Рыжий «пазик» был приспособлен под катафалк. В проходе между рядами сидений стоял гроб, в борта которого пассажиры упирались коленями. Она лежала, тонкая, как ветка, оторвавшаяся от дерева, с иссохшей улыбкой, смиренно слушающая перешептывания. Грузный водитель, обливаясь потом и беззвучно ругаясь губами, вытаскивал из двери коляску Андрея.

Андрей поймал себя на мысли, что всю свою жизнь он так же, как и сейчас, смотрел на все, что происходит вокруг него, с тупым и безучастным ожиданием, как соглядатай, спрятанный за портретом с вырезанными глазами, смотрит на муравейник, пусть оживленный, бурный, но не имеющий к нему никакого отношения.
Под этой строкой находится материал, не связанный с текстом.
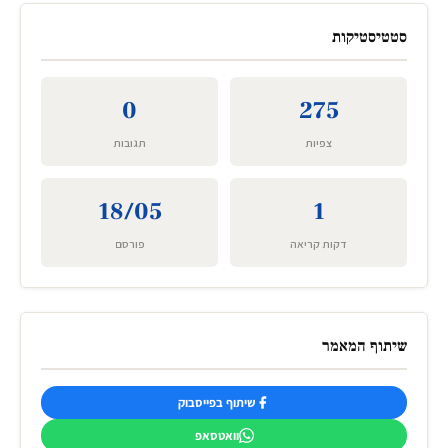
סטטיסטיקות
0
275
צפיות
תגובות
18/05
1
דקות קריאה
פורסם
שיתוף המאמר
שיתוף בפייסבוק
וואטסאפ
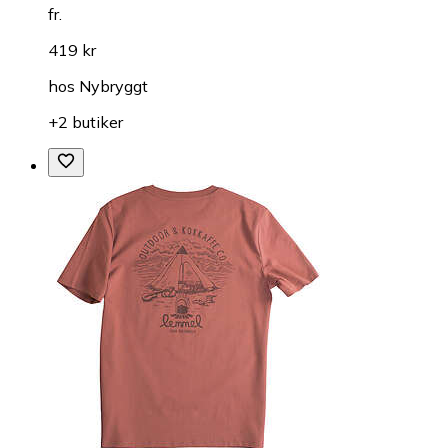
fr.
419 kr
hos
Nybryggt
+2 butiker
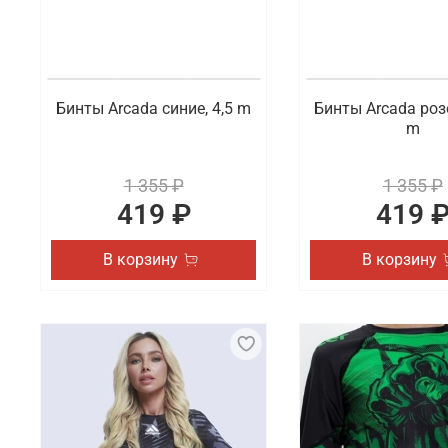
Бинты Arcada синие, 4,5 m
Бинты Arcada роз
m
1 355 ₽
1 355 ₽
419 ₽
419 
В корзину
В корзину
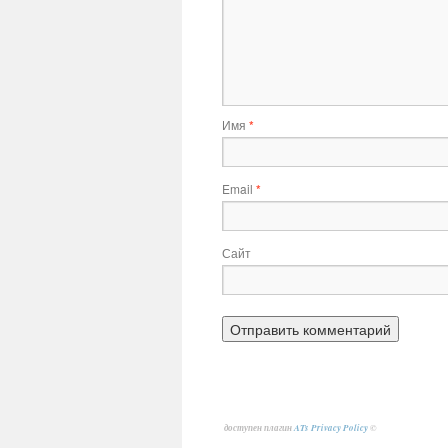
Имя
*
Email
*
Сайт
доступен плагин
ATs Privacy Policy
©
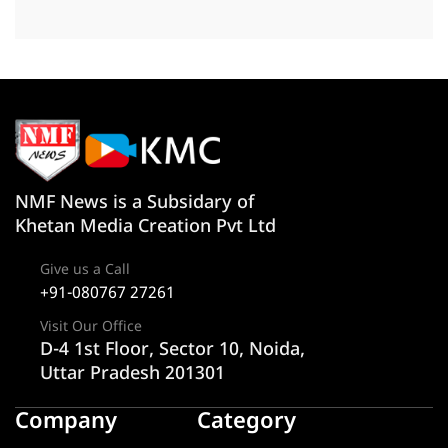
NMF News is a Subsidary of
Khetan Media Creation Pvt Ltd
Give us a Call
+91-080767 27261
Visit Our Office
D-4 1st Floor, Sector 10, Noida,
Uttar Pradesh 201301
Company
Category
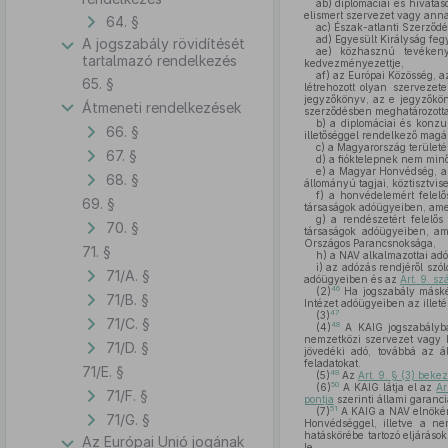
ab)
diplomáciai és hivatáso
elismert szervezet vagy anna
64. §
ac)
Észak-atlanti Szerződé
ad)
Egyesült Királyság feg
A jogszabály rövidítését
ae)
közhasznú tevékenysé
tartalmazó rendelkezés
kedvezményezettje,
af)
az Európai Közösség, a
65. §
létrehozott olyan szervezet
jegyzőkönyv, az e jegyzőkön
Átmeneti rendelkezések
szerződésben meghatározotta
b)
a diplomáciai és konzuli
66. §
illetőséggel rendelkező magá
c)
a Magyarország területén
67. §
d)
a fióktelepnek nem minő
e)
a Magyar Honvédség, a r
68. §
állományú tagjai, köztisztvis
f)
a honvédelemért felelős
69. §
társaságok adóügyeiben, amel
g)
a rendészetért felelős 
70. §
társaságok adóügyeiben, ame
Országos Parancsnoksága,
71. §
h)
a NAV alkalmazottai ad
i)
az adózás rendjéről szó
71/A. §
adóügyeiben és az
Art. 9. sz
46
(2)
Ha jogszabály máskén
71/B. §
Intézet adóügyeiben az illet
47
(3)
71/C. §
48
(4)
A KAIG jogszabályban
nemzetközi szervezet vagy ké
71/D. §
jövedéki adó, továbbá az ál
feladatokat.
71/E. §
49
(5)
Az
Art. 9. § (3) beke
50
(6)
A KAIG látja el az
Ar
71/F. §
pontja
szerinti állami garanci
51
(7)
A KAIG a NAV elnökéne
71/G. §
Honvédséggel, illetve a ne
hatáskörébe tartozó eljáráso
Az Európai Unió jogának
le.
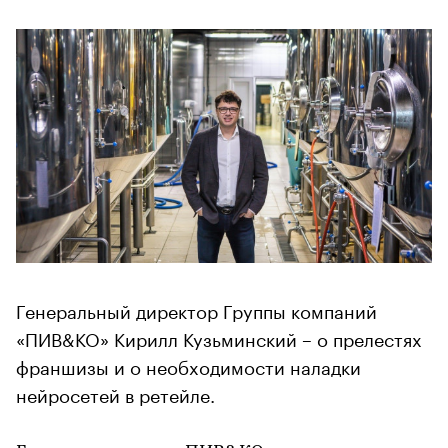
Генеральный директор Группы компаний
«ПИВ&КО» Кирилл Кузьминский – о прелестях
франшизы и о необходимости наладки
нейросетей в ретейле.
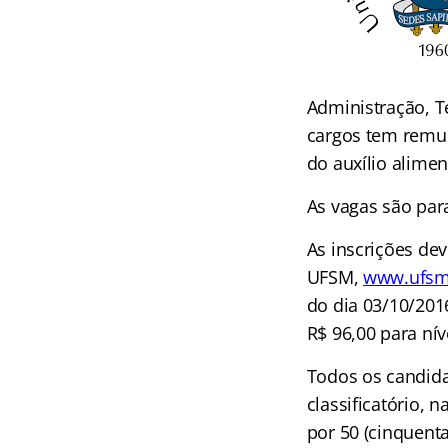
Administração, T
cargos tem remune
do auxílio alimen
As vagas são par
As inscrições de
UFSM,
www.ufsm
do dia 03/10/201
R$ 96,00 para nív
Todos os candida
classificatório,
por 50 (cinquenta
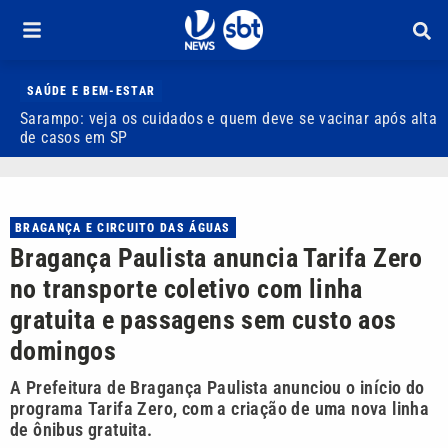
SAÚDE E BEM-ESTAR
Sarampo: veja os cuidados e quem deve se vacinar após alta
W
de casos em SP
q
BRAGANÇA E CIRCUITO DAS ÁGUAS
Bragança Paulista anuncia Tarifa Zero
no transporte coletivo com linha
gratuita e passagens sem custo aos
domingos
A Prefeitura de Bragança Paulista anunciou o início do
programa Tarifa Zero, com a criação de uma nova linha
de ônibus gratuita.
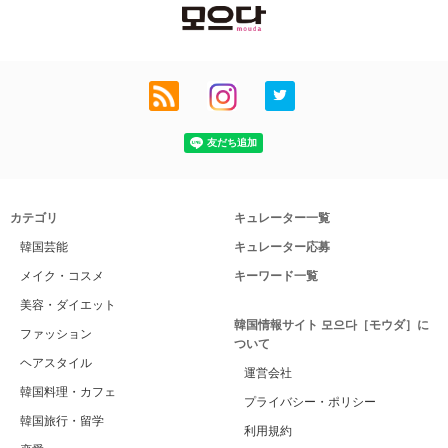
カテゴリ
キュレーター一覧
韓国芸能
キュレーター応募
メイク・コスメ
キーワード一覧
美容・ダイエット
韓国情報サイト 모으다［モウダ］に
ファッション
ついて
ヘアスタイル
運営会社
韓国料理・カフェ
プライバシー・ポリシー
韓国旅行・留学
利用規約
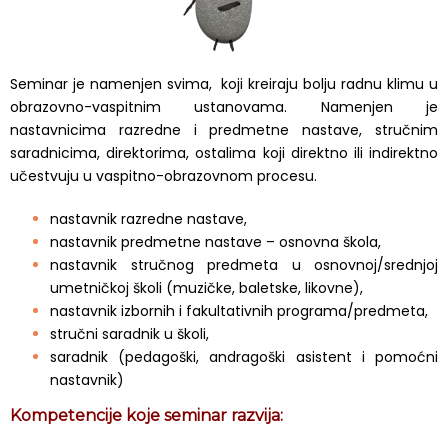
Seminar je namenjen svima, koji kreiraju bolju radnu klimu u
obrazovno-vaspitnim ustanovama. Namenjen je
nastavnicima razredne i predmetne nastave, stručnim
saradnicima, direktorima, ostalima koji direktno ili indirektno
učestvuju u vaspitno-obrazovnom procesu.
nastavnik razredne nastave,
nastavnik predmetne nastave – osnovna škola,
nastavnik stručnog predmeta u osnovnoj/srednjoj
umetničkoj školi (muzičke, baletske, likovne),
nastavnik izbornih i fakultativnih programa/predmeta,
stručni saradnik u školi,
saradnik (pedagoški, andragoški asistent i pomoćni
nastavnik)
Kompetencije koje seminar razvija:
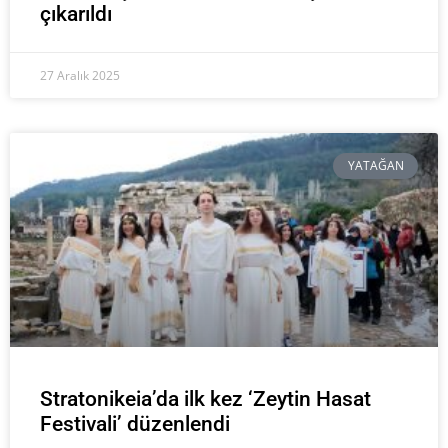
çıkarıldı
27 Aralık 2025
YATAĞAN
Stratonikeia’da ilk kez ‘Zeytin Hasat
Festivali’ düzenlendi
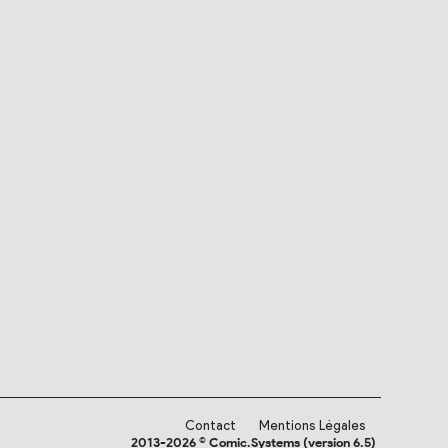
Contact
Mentions Légales
2013-2026 © Comic.Systems (version 6.5)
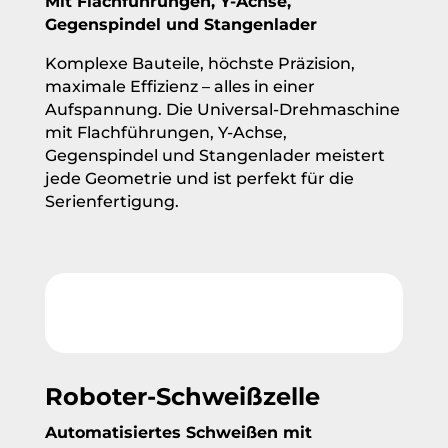
Mit Flachführungen, Y-Achse,
Gegenspindel und Stangenlader
Komplexe Bauteile, höchste Präzision,
maximale Effizienz – alles in einer
Aufspannung. Die Universal-Drehmaschine
mit Flachführungen, Y-Achse,
Gegenspindel und Stangenlader meistert
jede Geometrie und ist perfekt für die
Serienfertigung.
Roboter-Schweißzelle
Automatisiertes Schweißen mit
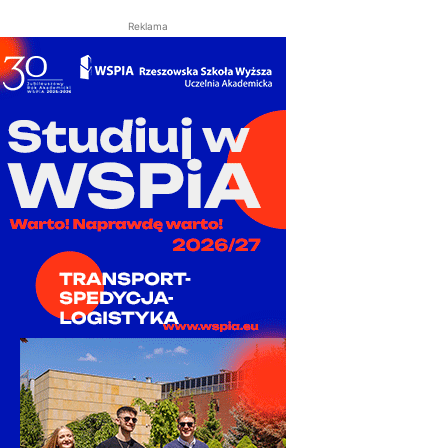
Reklama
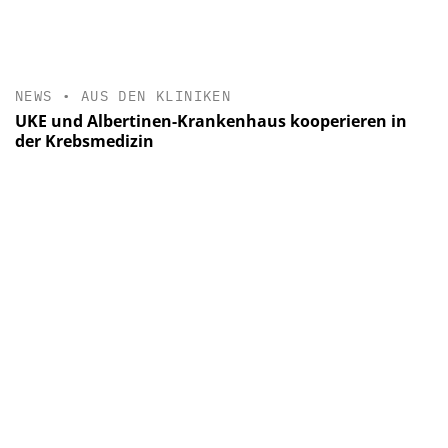
NEWS
•
AUS DEN KLINIKEN
UKE und Albertinen-Krankenhaus kooperieren in
der Krebsmedizin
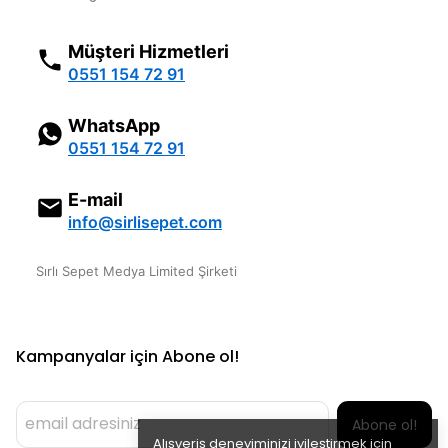
Müşteri Hizmetleri
0551 154 72 91
WhatsApp
0551 154 72 91
E-mail
info@sirlisepet.com
Sırlı Sepet Medya Limited Şirketi
Kampanyalar için Abone ol!
Abone ol!
Alışveriş deneyiminizi iyileştirmek için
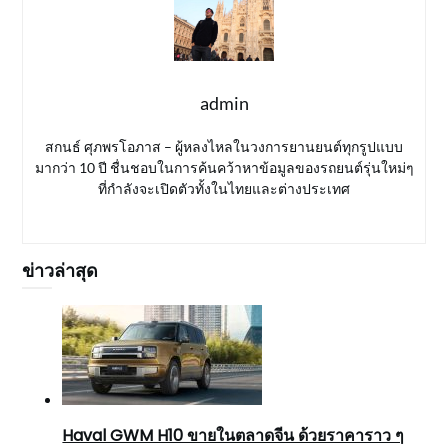
admin
สกนธ์ ศุภพรโอภาส – ผู้หลงไหลในวงการยานยนต์ทุกรูปแบบ
มากว่า 10 ปี ชื่นชอบในการค้นคว้าหาข้อมูลของรถยนต์รุ่นใหม่ๆ
ที่กำลังจะเปิดตัวทั้งในไทยและต่างประเทศ
ข่าวล่าสุด
Haval GWM H10 ขายในตลาดจีน ด้วยราคาราว ๆ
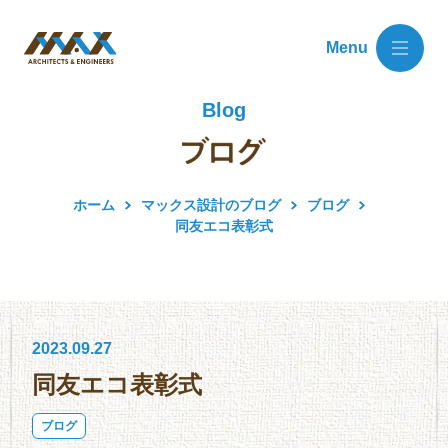
Menu
Blog
ホーム
マックス設計のブログ
ブログ
同友エコ表彰式
2023.09.27
同友エコ表彰式
ブログ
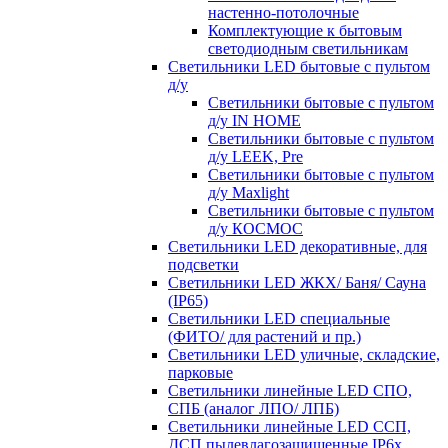
настенно-потолочные
Комплектующие к бытовым
светодиодным светильникам
Светильники LED бытовые с пультом
д/у
Светильники бытовые с пультом
д/у IN HOME
Светильники бытовые с пультом
д/у LEEK, Pre
Светильники бытовые с пультом
д/у Maxlight
Светильники бытовые с пультом
д/у КОСМОС
Светильники LED декоративные, для
подсветки
Светильники LED ЖКХ/ Баня/ Сауна
(IP65)
Светильники LED специальные
(ФИТО/ для растений и пр.)
Светильники LED уличные, складские,
парковые
Светильники линейные LED СПО,
СПБ (аналог ЛПО/ ЛПБ)
Светильники линейные LED ССП,
ДСП пылевлагозащищенные IP6х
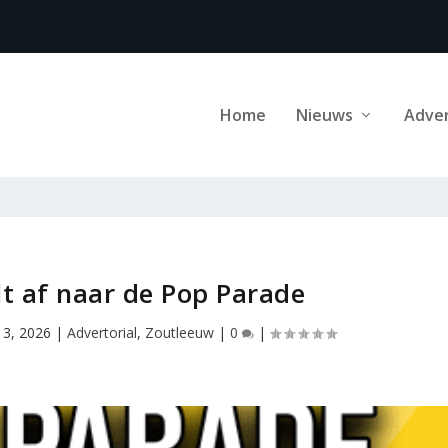
Home
Nieuws
Adve
lt af naar de Pop Parade
13, 2026
|
Advertorial
,
Zoutleeuw
|
0
|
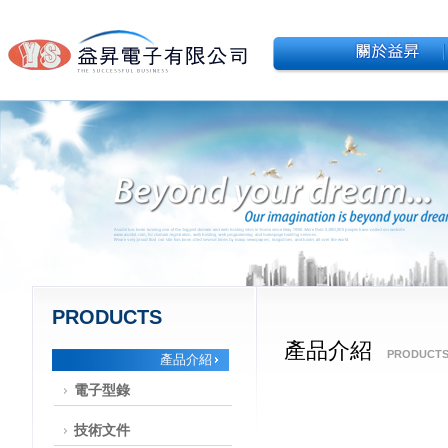
PRODUCTS
產品介紹
PRODUCT
產品介紹
電子型錄
技術文件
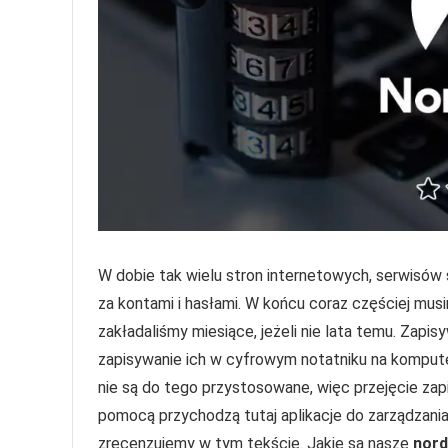
W dobie tak wielu stron internetowych, serwisów
za kontami i hasłami. W końcu coraz częściej mus
zakładaliśmy miesiące, jeżeli nie lata temu. Zapis
zapisywanie ich w cyfrowym notatniku na komputer
nie są do tego przystosowane, więc przejęcie zapi
pomocą przychodzą tutaj aplikacje do zarządzania
zrecenzujemy w tym tekście. Jakie są nasze
nord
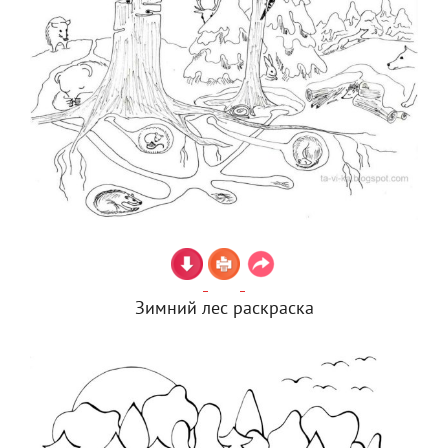
Зимний лес раскраска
Все эти годы он ждал того, что должно было произойти, но не происходило. Он сам не знал, не понимал, чего именно ждет, не мог поторопить это, но все же каждое утро он словно вдыхал это ожидание. Оно пробуждало в нем чувства, давало надежду, пусть тупую, оскопленную, иногда пульсирующую страхом, иногда накатывающую волнами восторга, возбуждения или отчаяния. Будто какая-то мысль, какое-то знание витало вокруг него, и от невысказанности, неспособности понять, что именно витает, от неспособности сформулировать эту мысль его обжигало изнутри. Каждый его орган, каждую клетку тела, даже ту, которую он не мог почувствовать физически, обжигало волной отчаяния, которая, откатываясь, оставляла надежду. Если бы он только мог знать, чего он ждет столько лет под своей непроницаемой маской. Если бы хоть кто-то знал, что происходит в этом окаменелом теле, которое невидимо горело, как кусок урана. Он не чувствовал прикосновений, не мог двинуться из-за своего тайного портрета, не мог произнести ни слова, чтобы не выдать себя, он смиренно ждал.

Теперь, когда у него не осталось ни матери, ни брата, а только отец – где-то там, неизвестно где (сидит, или лежит, или трет лодыжки), теперь, когда сам Андрей окончательно опустошен годами бессмысленных наблюдений, теперь, когда с ним случилось, кажется, все, что может случиться с человеком (если он только может это вынести), надежда вспыхнула в нем с новой силой. Его волновало чувство того, что ожидаемое приближается. Как после глубокого падения бывает взлет, как к человеку, напившемуся горя и отчаяния, вдруг приходят нежданное облегчение и помощь, так к нему, когда он глядел вслед уходящему автобусу с телом матери, снова вернулась надежда. Но он все еще не мог понять на что. В нем будто боролись знания с воспоминаниями. То, что он пережил и помнил, слишком истончилось, как кошмарный сон после нескольких часов пробуждения, казалось далеким и нелепым, а может и вообще несуществующим. А то, что он знал, было слишком ужасно, чтобы верить в его правдивость. Как будто прошлое ушло вместе с матерью и Максом, а страшные воспоминания оказались эфиром.

Я ведь не знаю его, думал он, совсем не знаю его. Но теперь я буду ждать. Пусть придет, убьет меня, своего последнего свидетеля, или расскажет правду, оправдает себя или… или мне придется прийти к нему самому.

Несколько дней спустя Андрей ехал в «Лесную сказку».